READING PASSAGE:
---

Below are the programs for the new eyeCode experiment (#2 on Mechanical Turk). Each program type has 2-3 versions, one of which a programmer will be randomly assigned.
You may try the experiment at experiment.synesthesiam.com.
basketball
The basketball
programs come from an eye-tracking experiment designed by
Teresa Busjahn (Freie Universität Berlin, Germany). The program filters a list
of heights and places those above 180 in a list called team
. With minor
changes, we transform the original recursive program to an iterative one.
iterative
In the iterative
version, bball_sub
is only called once. A while
loop
inside this method terminates once 5 heights have been examined.
From the programming education literature, we assume that recursion imposes an
additional mental burden for novices (even though the recursive
version is
tail recursive). Thus, we expect novice programmers to take less time on this
version.
iterative_flipped
The iterative_flipped
version is identical to 'iterative' except that the
bball_sub
and t
methods are defined in the opposite order. We expect to see
a difference between the two versions because programmers will be introduced to
aspects of the program in a different order (assuming they read from top to
bottom). We expect this difference to modulate response times, but error rates
could be affected as well.
recursive
In the recursive
version, bball_sub
is called 5 times (4 times by itself)
to update team
with the filtered heights. This version's output is identical
to the iterative
version.
We expect this version to take more time for novice programmers due to the additional mental burden imposed by recursion.
between
The between
programs test the effect of inlined versus pulled-out
functionality. Both versions perform the same task: filter and intersect two
lists of integers.
functions
In the functions
version, the intersection (common
) and filtering
(between
) operations have been pulled out into helper functions in a separate
file (helpers.py
).
We expect this version to take less time because the necessary abstraction has already been done (i.e., the operations have been identified and named).
inline
In the inline
version, the filtering and intersection operations have been
inlined.
We expect this version to take more time because identifying the commonality between operations must be manually identified by the programmer.

---

INFORMATION PROVIDED:
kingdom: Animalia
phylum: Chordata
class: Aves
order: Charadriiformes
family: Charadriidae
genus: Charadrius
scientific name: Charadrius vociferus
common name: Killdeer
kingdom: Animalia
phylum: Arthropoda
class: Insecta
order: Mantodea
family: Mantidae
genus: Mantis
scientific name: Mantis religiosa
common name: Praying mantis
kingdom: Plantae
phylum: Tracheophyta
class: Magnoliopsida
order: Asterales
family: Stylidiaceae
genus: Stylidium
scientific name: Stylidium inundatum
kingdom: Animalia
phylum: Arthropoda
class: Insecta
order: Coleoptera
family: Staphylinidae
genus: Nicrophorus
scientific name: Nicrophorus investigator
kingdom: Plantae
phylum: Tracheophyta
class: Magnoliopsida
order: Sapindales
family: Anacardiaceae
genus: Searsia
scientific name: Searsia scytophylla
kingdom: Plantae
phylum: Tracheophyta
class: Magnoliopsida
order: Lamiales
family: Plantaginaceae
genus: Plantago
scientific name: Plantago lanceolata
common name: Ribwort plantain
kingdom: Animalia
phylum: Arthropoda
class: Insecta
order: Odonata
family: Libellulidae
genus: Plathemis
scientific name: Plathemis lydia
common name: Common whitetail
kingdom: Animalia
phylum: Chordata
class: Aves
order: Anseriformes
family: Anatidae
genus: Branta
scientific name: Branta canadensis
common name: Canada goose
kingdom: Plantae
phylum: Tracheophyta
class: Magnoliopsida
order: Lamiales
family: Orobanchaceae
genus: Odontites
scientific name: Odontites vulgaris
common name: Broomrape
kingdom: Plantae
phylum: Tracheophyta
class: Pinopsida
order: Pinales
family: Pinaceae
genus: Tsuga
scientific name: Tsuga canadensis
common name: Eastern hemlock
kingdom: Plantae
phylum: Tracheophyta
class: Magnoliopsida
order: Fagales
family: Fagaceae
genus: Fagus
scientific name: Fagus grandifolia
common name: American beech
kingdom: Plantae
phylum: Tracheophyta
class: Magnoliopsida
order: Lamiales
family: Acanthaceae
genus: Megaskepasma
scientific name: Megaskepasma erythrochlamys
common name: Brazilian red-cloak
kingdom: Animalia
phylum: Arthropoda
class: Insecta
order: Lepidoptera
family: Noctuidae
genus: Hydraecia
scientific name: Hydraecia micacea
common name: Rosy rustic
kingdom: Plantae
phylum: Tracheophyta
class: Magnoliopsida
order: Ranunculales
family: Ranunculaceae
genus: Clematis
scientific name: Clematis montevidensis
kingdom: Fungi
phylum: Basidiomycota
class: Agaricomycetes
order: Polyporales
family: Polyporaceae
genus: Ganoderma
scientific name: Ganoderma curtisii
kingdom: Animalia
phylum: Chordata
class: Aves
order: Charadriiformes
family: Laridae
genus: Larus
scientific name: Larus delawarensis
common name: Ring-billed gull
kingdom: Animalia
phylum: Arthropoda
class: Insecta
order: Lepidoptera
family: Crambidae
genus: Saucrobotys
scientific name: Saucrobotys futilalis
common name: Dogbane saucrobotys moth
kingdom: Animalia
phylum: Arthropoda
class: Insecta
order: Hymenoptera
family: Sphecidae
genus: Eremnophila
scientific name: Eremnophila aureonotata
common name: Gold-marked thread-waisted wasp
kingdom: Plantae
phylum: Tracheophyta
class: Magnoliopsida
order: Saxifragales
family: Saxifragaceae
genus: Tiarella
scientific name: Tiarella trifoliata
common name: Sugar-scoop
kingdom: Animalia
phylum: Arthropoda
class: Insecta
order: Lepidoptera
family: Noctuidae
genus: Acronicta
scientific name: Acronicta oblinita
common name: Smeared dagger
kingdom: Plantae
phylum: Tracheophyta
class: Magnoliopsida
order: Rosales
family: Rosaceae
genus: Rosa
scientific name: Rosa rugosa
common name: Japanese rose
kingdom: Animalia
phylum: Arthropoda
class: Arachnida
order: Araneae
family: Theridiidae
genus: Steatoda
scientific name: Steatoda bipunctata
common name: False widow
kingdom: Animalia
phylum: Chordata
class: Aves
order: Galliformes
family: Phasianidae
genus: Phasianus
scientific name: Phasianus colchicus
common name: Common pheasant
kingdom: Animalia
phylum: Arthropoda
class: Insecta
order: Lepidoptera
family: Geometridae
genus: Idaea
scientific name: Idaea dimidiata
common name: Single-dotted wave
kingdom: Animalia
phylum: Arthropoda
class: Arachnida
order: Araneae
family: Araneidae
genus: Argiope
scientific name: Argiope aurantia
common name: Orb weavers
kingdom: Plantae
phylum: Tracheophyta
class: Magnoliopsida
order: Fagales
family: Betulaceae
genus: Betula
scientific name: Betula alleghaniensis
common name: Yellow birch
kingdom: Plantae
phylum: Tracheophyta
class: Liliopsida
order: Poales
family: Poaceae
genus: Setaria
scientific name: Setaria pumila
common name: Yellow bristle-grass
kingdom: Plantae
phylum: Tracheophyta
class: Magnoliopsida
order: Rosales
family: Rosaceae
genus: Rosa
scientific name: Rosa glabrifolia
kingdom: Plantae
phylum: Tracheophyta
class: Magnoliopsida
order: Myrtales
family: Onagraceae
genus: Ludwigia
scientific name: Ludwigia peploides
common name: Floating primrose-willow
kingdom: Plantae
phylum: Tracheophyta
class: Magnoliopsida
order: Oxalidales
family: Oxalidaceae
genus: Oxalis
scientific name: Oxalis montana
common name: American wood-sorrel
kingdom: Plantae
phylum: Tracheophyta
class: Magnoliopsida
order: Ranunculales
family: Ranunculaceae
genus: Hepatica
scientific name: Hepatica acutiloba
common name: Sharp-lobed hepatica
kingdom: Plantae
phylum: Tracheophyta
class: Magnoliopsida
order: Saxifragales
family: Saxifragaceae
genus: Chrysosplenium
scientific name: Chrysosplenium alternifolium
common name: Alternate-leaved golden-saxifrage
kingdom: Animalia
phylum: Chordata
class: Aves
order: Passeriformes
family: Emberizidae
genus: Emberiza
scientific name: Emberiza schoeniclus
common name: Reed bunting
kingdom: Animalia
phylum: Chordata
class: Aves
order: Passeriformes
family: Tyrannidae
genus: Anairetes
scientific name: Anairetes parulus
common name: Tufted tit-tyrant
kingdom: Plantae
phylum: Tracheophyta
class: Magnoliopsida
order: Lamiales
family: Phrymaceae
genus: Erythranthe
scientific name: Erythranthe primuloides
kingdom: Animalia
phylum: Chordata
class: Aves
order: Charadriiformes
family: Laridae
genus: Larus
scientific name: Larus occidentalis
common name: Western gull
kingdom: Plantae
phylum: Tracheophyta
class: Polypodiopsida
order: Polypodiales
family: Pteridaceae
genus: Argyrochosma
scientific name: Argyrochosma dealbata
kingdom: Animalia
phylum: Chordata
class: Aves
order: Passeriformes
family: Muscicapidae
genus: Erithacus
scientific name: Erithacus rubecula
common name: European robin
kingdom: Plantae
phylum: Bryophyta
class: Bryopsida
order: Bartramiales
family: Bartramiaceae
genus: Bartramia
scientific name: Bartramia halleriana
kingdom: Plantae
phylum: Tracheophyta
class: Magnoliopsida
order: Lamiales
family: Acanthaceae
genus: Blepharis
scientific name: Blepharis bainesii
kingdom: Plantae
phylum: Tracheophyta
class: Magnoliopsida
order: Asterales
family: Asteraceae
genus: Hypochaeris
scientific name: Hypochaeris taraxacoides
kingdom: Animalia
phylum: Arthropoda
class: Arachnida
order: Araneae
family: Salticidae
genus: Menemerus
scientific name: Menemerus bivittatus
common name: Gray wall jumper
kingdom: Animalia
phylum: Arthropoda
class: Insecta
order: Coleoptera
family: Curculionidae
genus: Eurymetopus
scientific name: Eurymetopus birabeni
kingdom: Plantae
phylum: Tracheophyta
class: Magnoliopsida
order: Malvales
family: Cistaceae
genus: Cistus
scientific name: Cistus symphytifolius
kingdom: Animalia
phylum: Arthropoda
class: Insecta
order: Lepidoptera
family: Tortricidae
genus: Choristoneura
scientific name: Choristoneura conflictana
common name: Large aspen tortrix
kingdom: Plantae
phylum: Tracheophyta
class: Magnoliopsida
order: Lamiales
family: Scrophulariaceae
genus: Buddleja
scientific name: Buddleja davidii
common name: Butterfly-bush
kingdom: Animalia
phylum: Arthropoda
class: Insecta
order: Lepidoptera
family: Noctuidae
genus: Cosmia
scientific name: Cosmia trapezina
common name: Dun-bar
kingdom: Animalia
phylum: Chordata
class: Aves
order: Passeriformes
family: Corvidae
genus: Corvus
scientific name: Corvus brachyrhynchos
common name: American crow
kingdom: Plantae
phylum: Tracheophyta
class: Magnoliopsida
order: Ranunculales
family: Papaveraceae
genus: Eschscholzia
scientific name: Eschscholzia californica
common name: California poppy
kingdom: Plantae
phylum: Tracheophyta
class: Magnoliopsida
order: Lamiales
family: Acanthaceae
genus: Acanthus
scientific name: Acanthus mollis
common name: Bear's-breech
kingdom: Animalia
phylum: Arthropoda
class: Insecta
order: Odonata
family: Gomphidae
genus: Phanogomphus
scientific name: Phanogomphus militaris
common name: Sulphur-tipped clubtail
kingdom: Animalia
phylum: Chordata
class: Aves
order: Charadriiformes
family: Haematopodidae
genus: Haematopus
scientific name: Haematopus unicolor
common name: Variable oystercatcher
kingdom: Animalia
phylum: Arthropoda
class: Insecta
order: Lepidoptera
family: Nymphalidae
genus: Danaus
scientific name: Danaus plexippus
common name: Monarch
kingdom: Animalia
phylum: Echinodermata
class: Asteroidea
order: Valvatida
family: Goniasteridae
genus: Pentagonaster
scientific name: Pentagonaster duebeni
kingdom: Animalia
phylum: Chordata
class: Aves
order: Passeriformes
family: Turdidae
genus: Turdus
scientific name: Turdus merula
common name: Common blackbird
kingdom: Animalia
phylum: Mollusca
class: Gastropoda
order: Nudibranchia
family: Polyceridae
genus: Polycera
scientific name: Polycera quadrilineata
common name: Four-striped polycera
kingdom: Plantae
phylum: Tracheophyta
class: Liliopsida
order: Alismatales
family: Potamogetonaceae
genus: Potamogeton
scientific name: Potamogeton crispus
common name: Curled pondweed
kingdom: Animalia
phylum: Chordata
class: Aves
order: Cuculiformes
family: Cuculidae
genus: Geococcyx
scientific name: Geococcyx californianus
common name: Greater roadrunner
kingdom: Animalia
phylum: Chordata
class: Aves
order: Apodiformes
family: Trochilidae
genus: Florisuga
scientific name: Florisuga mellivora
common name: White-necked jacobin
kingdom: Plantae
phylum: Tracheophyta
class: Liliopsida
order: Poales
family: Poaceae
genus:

---

REQUEST: Reproduce, word for word, the full text above the material that describes the programs in the eyeCode experiment.

CORRECT ANSWER:
Below are the programs for the new eyeCode experiment (#2 on Mechanical Turk). Each program type has 2-3 versions, one of which a programmer will be randomly assigned.
You may try the experiment at experiment.synesthesiam.com.
basketball
The basketball
programs come from an eye-tracking experiment designed by
Teresa Busjahn (Freie Universität Berlin, Germany). The program filters a list
of heights and places those above 180 in a list called team
. With minor
changes, we transform the original recursive program to an iterative one.
iterative
In the iterative
version, bball_sub
is only called once. A while
loop
inside this method terminates once 5 heights have been examined.
From the programming education literature, we assume that recursion imposes an
additional mental burden for novices (even though the recursive
version is
tail recursive). Thus, we expect novice programmers to take less time on this
version.
iterative_flipped
The iterative_flipped
version is identical to 'iterative' except that the
bball_sub
and t
methods are defined in the opposite order. We expect to see
a difference between the two versions because programmers will be introduced to
aspects of the program in a different order (assuming they read from top to
bottom). We expect this difference to modulate response times, but error rates
could be affected as well.
recursive
In the recursive
version, bball_sub
is called 5 times (4 times by itself)
to update team
with the filtered heights. This version's output is identical
to the iterative
version.
We expect this version to take more time for novice programmers due to the additional mental burden imposed by recursion.
between
The between
programs test the effect of inlined versus pulled-out
functionality. Both versions perform the same task: filter and intersect two
lists of integers.
functions
In the functions
version, the intersection (common
) and filtering
(between
) operations have been pulled out into helper functions in a separate
file (helpers.py
).
We expect this version to take less time because the necessary abstraction has already been done (i.e., the operations have been identified and named).
inline
In the inline
version, the filtering and intersection operations have been
inlined.
We expect this version to take more time because identifying the commonality between operations must be manually identified by the programmer.